Retype the lines below word for word, from the line with "scientific name: Grateloupia doryphora" up to and including the line with "county / district: San Diego".
[BEGIN DATA LISTING]
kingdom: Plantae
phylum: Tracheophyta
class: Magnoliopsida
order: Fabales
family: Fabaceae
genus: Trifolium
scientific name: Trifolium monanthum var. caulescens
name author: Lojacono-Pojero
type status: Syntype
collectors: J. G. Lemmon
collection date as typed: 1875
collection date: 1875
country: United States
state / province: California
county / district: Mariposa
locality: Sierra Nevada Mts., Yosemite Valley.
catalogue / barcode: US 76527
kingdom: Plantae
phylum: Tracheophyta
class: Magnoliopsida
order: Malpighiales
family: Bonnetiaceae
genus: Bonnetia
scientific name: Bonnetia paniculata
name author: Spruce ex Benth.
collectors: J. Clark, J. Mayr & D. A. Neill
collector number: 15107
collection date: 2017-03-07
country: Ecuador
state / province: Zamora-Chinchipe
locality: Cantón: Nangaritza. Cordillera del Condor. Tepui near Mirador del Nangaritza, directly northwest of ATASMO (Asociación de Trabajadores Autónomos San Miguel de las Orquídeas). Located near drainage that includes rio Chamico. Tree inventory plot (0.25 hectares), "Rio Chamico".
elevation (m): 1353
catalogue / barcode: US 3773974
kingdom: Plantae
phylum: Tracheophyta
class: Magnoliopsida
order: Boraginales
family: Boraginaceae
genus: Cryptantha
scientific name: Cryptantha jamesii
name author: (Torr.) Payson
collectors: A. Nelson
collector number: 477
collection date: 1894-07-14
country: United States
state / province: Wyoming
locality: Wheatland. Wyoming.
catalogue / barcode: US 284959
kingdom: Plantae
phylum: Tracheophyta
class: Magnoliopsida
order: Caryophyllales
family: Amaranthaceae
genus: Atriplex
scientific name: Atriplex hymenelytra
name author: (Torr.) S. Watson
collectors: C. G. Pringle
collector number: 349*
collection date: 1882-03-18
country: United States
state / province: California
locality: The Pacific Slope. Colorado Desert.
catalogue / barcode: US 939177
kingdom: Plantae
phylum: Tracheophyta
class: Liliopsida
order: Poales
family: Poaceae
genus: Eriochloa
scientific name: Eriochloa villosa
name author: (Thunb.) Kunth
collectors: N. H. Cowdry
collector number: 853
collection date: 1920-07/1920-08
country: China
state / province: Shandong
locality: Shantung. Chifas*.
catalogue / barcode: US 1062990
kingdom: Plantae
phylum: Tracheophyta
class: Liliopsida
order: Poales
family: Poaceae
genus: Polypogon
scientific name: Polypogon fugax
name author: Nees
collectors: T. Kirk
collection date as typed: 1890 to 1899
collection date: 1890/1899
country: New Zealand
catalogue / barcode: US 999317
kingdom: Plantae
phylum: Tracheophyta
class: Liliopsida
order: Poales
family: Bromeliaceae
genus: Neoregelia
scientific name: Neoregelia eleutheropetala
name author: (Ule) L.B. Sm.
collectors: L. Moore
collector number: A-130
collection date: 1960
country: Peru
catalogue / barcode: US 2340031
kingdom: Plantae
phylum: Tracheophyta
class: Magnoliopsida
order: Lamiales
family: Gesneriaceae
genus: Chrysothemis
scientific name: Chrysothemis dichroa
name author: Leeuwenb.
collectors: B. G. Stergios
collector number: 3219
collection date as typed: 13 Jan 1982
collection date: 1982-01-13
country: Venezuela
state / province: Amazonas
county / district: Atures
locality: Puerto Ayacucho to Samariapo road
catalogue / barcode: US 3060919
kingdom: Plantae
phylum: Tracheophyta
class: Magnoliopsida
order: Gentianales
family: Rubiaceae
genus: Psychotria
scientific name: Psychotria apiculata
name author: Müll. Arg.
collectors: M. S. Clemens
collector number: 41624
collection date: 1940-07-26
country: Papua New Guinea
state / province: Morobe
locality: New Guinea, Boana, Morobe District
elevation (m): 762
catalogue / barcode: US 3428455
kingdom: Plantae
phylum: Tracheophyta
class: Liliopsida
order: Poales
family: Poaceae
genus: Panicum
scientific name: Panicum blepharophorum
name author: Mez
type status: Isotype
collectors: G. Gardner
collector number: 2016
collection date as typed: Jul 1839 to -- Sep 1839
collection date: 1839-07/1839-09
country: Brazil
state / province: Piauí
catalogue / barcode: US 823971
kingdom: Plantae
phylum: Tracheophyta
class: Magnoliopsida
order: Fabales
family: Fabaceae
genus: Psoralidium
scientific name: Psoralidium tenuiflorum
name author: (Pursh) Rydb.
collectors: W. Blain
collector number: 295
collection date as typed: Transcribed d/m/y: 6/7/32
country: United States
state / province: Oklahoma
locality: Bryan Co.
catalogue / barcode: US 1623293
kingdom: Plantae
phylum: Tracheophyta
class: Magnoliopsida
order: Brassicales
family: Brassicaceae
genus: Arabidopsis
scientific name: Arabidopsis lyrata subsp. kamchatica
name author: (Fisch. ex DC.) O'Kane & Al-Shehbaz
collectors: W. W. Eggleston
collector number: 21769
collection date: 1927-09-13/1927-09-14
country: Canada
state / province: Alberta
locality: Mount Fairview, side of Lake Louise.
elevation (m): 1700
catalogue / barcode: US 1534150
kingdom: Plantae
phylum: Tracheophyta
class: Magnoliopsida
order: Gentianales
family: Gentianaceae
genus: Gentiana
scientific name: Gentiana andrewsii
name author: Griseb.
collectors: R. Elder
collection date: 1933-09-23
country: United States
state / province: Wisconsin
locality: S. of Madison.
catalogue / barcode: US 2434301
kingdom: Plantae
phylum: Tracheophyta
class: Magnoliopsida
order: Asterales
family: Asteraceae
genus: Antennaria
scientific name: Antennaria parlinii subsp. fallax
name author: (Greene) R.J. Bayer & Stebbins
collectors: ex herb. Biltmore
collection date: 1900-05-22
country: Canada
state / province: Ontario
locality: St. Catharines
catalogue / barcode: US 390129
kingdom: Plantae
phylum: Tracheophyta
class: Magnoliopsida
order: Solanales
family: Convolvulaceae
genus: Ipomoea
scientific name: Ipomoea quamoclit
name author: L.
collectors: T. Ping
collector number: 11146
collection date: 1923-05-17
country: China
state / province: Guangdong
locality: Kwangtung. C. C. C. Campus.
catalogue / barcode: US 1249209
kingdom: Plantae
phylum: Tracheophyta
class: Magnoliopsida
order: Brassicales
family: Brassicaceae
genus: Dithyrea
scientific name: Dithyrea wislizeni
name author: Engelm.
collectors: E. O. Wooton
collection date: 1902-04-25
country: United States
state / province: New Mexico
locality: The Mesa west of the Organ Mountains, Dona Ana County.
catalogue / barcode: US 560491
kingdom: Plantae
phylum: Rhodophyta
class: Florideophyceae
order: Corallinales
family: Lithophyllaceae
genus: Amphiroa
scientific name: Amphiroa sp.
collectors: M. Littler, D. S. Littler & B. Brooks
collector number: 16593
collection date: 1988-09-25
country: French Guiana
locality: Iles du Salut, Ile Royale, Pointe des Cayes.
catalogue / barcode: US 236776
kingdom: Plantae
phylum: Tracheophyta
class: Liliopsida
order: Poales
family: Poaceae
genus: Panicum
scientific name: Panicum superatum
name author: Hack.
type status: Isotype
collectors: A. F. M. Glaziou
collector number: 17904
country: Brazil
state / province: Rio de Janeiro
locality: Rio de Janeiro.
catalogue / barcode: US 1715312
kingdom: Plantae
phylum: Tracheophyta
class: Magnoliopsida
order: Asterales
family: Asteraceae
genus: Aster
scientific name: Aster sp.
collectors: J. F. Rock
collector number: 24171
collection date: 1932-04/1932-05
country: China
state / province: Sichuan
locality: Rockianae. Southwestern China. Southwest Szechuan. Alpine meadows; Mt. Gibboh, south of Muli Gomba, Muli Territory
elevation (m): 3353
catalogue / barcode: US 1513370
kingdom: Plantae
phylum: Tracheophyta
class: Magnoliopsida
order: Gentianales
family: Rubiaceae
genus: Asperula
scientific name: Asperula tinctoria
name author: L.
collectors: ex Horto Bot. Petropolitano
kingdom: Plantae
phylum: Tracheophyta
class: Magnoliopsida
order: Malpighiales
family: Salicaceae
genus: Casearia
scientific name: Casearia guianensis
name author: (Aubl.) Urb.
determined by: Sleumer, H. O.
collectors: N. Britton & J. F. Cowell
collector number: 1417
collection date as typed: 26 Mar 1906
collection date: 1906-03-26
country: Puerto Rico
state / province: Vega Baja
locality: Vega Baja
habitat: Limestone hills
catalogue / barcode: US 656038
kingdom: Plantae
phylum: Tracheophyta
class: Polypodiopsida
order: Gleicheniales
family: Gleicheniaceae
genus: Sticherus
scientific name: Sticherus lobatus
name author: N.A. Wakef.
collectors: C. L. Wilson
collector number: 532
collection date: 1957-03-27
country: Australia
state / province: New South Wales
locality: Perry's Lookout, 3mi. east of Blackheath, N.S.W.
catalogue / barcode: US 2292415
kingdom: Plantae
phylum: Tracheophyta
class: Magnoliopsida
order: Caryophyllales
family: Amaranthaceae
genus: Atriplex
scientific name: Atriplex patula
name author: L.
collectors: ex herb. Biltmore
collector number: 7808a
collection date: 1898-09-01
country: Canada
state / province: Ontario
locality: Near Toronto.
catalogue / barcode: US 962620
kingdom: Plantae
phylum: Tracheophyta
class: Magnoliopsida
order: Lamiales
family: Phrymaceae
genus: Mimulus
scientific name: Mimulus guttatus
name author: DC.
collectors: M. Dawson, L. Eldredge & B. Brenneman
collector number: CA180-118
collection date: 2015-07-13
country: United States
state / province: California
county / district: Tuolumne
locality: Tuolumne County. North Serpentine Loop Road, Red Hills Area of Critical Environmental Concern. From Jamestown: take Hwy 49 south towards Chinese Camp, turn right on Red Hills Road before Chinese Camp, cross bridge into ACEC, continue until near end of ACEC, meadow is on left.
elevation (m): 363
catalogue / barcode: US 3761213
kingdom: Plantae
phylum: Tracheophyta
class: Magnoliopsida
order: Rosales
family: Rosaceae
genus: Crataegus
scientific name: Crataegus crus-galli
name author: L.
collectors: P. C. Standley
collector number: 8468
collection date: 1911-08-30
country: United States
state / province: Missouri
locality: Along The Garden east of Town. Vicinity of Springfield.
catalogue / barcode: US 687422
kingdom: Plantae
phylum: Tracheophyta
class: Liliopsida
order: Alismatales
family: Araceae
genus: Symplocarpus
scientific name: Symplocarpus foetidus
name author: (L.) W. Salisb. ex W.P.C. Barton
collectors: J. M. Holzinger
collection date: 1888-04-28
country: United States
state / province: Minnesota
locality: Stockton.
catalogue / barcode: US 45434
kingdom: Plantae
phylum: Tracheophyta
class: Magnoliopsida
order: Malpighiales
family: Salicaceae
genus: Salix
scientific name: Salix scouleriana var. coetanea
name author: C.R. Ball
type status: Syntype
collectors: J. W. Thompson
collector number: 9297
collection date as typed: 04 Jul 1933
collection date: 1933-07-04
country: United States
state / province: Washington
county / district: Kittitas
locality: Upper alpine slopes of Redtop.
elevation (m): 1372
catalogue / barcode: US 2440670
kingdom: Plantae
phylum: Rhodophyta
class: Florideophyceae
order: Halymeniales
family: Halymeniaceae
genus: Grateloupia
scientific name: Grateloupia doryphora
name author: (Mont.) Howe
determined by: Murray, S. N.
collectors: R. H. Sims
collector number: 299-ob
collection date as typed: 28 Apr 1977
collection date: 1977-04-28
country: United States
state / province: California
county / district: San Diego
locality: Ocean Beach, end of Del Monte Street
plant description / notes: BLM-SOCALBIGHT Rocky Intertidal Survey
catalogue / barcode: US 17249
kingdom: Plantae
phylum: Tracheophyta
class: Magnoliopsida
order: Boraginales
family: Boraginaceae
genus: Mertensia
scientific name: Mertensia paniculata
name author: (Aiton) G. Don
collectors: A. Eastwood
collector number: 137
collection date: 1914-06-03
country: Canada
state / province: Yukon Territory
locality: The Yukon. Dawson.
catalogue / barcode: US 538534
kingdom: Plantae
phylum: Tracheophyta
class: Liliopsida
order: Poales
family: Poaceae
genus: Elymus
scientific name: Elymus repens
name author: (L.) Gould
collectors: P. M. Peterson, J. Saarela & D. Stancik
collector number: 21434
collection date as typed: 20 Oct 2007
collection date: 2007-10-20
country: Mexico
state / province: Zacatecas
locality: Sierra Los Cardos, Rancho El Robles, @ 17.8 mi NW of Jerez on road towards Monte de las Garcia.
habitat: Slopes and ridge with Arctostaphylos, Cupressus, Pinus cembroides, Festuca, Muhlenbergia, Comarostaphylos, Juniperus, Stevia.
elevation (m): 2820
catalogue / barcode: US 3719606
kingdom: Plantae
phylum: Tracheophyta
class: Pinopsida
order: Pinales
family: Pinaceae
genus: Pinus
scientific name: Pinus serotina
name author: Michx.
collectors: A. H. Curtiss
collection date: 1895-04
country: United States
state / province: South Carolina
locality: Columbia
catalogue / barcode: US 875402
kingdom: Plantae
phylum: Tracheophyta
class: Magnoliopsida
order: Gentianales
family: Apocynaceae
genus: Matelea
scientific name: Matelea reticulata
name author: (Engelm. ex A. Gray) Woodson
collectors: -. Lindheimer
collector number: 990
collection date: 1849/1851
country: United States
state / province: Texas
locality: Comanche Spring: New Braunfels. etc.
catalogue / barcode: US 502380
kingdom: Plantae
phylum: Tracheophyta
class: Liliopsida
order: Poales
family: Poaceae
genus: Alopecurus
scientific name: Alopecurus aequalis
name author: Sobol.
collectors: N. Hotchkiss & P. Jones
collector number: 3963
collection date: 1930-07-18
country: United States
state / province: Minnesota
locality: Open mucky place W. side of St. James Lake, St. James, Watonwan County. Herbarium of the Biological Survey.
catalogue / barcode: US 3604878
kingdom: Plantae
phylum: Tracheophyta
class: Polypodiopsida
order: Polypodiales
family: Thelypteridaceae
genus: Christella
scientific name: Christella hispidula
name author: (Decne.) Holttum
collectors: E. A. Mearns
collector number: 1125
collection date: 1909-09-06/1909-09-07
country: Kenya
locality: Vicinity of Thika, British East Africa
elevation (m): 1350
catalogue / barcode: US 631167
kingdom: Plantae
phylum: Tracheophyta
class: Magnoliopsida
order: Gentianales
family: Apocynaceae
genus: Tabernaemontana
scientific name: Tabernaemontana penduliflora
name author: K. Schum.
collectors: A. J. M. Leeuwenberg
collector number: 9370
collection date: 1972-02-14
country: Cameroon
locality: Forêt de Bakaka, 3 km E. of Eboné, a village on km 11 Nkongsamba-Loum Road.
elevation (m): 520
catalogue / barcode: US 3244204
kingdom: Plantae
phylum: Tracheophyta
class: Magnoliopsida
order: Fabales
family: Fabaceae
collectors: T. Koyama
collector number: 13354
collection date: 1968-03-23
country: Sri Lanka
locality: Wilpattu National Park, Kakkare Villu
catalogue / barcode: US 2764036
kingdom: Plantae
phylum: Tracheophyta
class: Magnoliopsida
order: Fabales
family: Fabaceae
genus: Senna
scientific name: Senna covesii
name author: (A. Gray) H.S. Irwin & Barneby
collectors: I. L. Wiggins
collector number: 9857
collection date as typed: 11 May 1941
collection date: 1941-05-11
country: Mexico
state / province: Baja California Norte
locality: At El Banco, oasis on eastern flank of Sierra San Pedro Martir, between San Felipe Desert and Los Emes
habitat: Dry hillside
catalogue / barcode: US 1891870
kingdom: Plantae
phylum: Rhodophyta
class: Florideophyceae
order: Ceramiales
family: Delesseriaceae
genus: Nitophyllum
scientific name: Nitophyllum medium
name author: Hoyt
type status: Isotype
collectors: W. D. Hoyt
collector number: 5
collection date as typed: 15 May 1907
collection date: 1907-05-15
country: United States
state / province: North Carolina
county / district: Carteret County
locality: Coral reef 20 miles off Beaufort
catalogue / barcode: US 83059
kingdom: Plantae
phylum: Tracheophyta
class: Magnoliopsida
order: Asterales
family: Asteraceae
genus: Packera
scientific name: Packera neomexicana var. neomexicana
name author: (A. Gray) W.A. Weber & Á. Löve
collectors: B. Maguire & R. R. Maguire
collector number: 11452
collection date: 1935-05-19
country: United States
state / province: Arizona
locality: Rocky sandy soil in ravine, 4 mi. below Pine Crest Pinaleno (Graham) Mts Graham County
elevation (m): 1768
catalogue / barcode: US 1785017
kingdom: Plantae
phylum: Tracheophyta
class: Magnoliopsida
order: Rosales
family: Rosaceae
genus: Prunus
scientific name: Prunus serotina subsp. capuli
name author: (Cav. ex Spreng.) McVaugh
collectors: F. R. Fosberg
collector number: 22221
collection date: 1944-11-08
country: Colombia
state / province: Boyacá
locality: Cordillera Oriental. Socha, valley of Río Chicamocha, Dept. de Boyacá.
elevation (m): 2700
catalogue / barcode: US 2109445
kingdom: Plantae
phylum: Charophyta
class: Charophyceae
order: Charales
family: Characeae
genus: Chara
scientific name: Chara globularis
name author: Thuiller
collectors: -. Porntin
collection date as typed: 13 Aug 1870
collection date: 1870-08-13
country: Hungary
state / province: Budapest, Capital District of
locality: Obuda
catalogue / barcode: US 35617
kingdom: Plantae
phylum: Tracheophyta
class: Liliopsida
[END DATA LISTING]
**RESPONSE TO THIS TASK:**
scientific name: Grateloupia doryphora
name author: (Mont.) Howe
determined by: Murray, S. N.
collectors: R. H. Sims
collector number: 299-ob
collection date as typed: 28 Apr 1977
collection date: 1977-04-28
country: United States
state / province: California
county / district: San Diego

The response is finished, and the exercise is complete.